I'm slowly learning that I can be joyful during this pregnancy. It's more than okay to allow my God to remove my pain, my heartache and replace my heart with joy! Oh the joy I've been longing for!
Monday, September 5, 2016
Finding joy. Joy has been a huge struggle for me this pregnancy. From the moment we found out our family would be growing again, my mind was filled was worry, anxiety, stress, and deep down in there somewhere I was happy. I'll never forget laying on the ultrasound table and hearing that tiny little heartbeat. The heartbeat of my perfectly healthy baby. I broke down.
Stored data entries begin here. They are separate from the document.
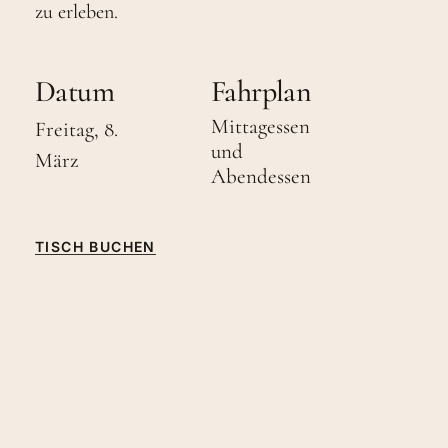
zu erleben.
Datum
Fahrplan
Mittagessen
Freitag, 8.
und
März
Abendessen
TISCH BUCHEN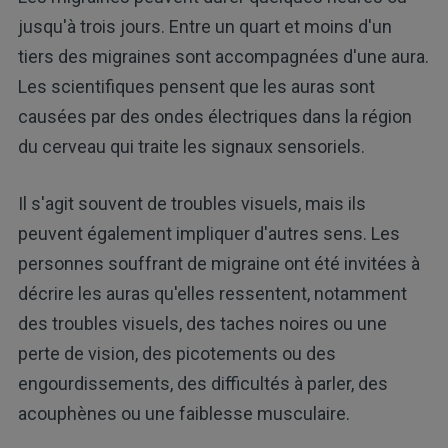
jusqu'à trois jours. Entre un quart et moins d'un
tiers des migraines sont accompagnées d'une aura.
Les scientifiques pensent que les auras sont
causées par des ondes électriques dans la région
du cerveau qui traite les signaux sensoriels.
Il s'agit souvent de troubles visuels, mais ils
peuvent également impliquer d'autres sens. Les
personnes souffrant de migraine ont été invitées à
décrire les auras qu'elles ressentent, notamment
des troubles visuels, des taches noires ou une
perte de vision, des picotements ou des
engourdissements, des difficultés à parler, des
acouphènes ou une faiblesse musculaire.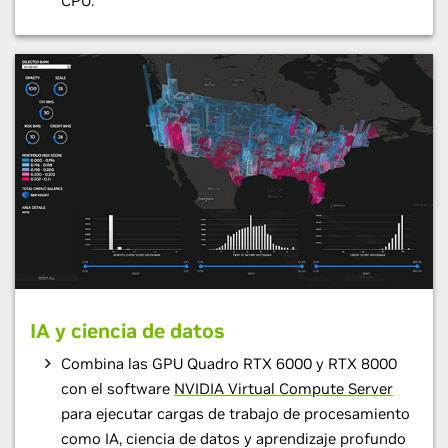
CPU.
IA y ciencia de datos
Combina las GPU Quadro RTX 6000 y RTX 8000
con el software
NVIDIA Virtual Compute Server
para ejecutar cargas de trabajo de procesamiento
como IA, ciencia de datos y aprendizaje profundo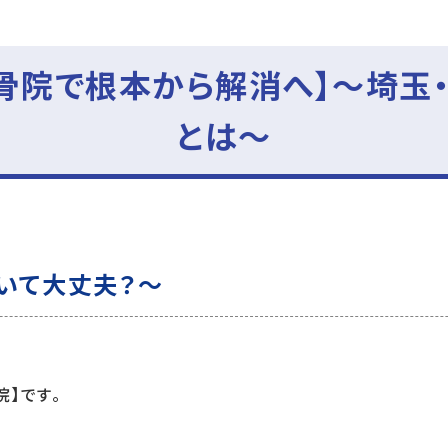
整骨院で根本から解消へ】～埼玉
とは～
いて大丈夫？～
】です。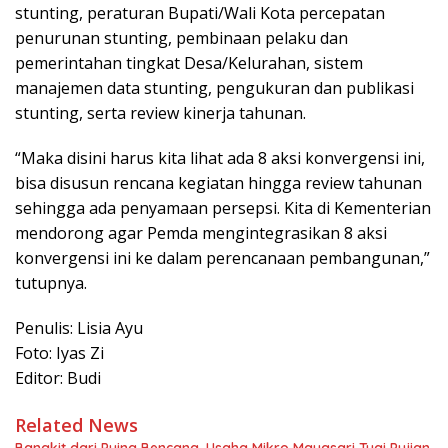
stunting, peraturan Bupati/Wali Kota percepatan
penurunan stunting, pembinaan pelaku dan
pemerintahan tingkat Desa/Kelurahan, sistem
manajemen data stunting, pengukuran dan publikasi
stunting, serta review kinerja tahunan.
“Maka disini harus kita lihat ada 8 aksi konvergensi ini,
bisa disusun rencana kegiatan hingga review tahunan
sehingga ada penyamaan persepsi. Kita di Kementerian
mendorong agar Pemda mengintegrasikan 8 aksi
konvergensi ini ke dalam perencanaan pembangunan,”
tutupnya.
Penulis: Lisia Ayu
Foto: Iyas Zi
Editor: Budi
Related News
Bangkit dari Puing Bencana, Usaha Mikro Mayasari Tuai Pujian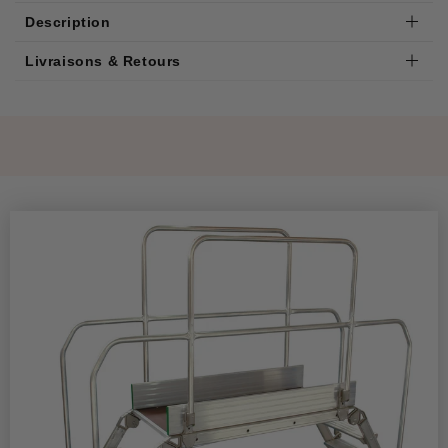
Description
Livraisons & Retours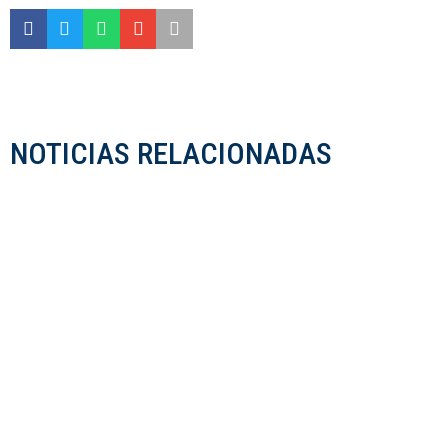
NOTICIAS RELACIONADAS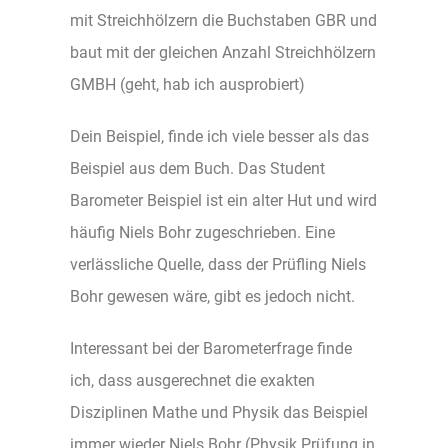
mit Streichhölzern die Buchstaben GBR und
baut mit der gleichen Anzahl Streichhölzern
GMBH (geht, hab ich ausprobiert)
Dein Beispiel, finde ich viele besser als das
Beispiel aus dem Buch. Das Student
Barometer Beispiel ist ein alter Hut und wird
häufig Niels Bohr zugeschrieben. Eine
verlässliche Quelle, dass der Prüfling Niels
Bohr gewesen wäre, gibt es jedoch nicht.
Interessant bei der Barometerfrage finde
ich, dass ausgerechnet die exakten
Disziplinen Mathe und Physik das Beispiel
immer wieder Niels Bohr (Physik Prüfung in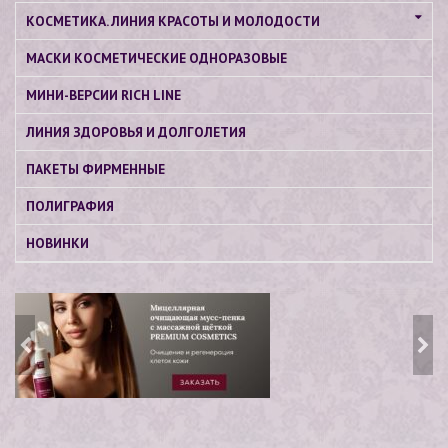
КОСМЕТИКА. ЛИНИЯ КРАСОТЫ И МОЛОДОСТИ
МАСКИ КОСМЕТИЧЕСКИЕ ОДНОРАЗОВЫЕ
МИНИ-ВЕРСИИ RICH LINE
ЛИНИЯ ЗДОРОВЬЯ И ДОЛГОЛЕТИЯ
ПАКЕТЫ ФИРМЕННЫЕ
ПОЛИГРАФИЯ
НОВИНКИ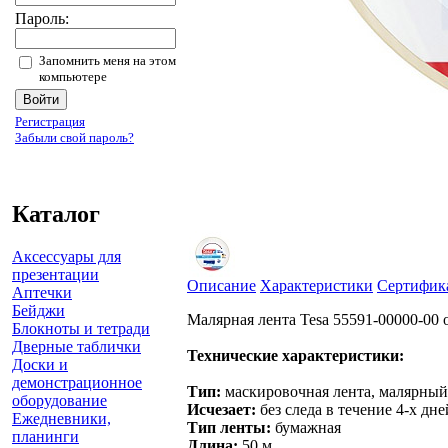
Пароль:
Запомнить меня на этом
компьютере
Регистрация
Забыли свой пароль?
Каталог
Аксессуары для
презентации
Описание
Характеристики
Сертифик
Аптечки
Бейджи
Малярная лента Tesa 55591-00000-00 
Блокноты и тетради
Дверные таблички
Технические характеристики:
Доски и
демонстрационное
Тип:
маскировочная лента, малярный
оборудование
Исчезает:
без следа в течение 4-х дн
Ежедневники,
Тип ленты:
бумажная
планинги
Длина:
50 м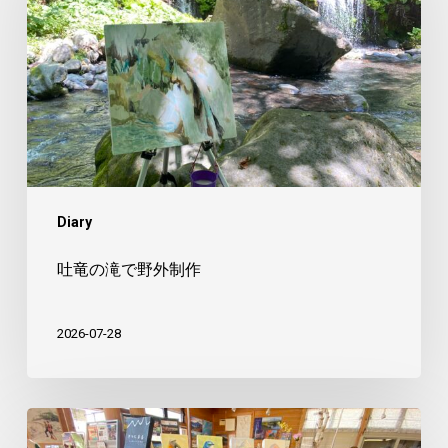
滝
で
野
外
制
作
Diary
吐竜の滝で野外制作
2026-07-28
美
The emotions of being pregnant after a loss have been more than I would have ever imagined. I found myself in yet another whirlwind. How could I find joy in this pregnancy when I was supposed to be pregnant with my other baby!? My baby who never had a chance. How was my heart supposed to fill with joy at the thought of enduring pregnancy and bringing a child earth side when deep down I was still hurting? Please don't get me wrong, I WAS happy, but happiness is just an emotion, a temporary emotion that can range from contentment to extremes pleasure. Happiness wasn't supposed to be what I was feeling. I longed for joy! Joy is not an emotion, joy is an attitude of the heart, more of a permanent state. I begged and pleaded for unwavering joy, to have a heart overflowing. Yet, I found myself so bogged down, having rushed myself through the stages of grief. I was simply just okay. Okay with life moving on, okay with the pain, just okay.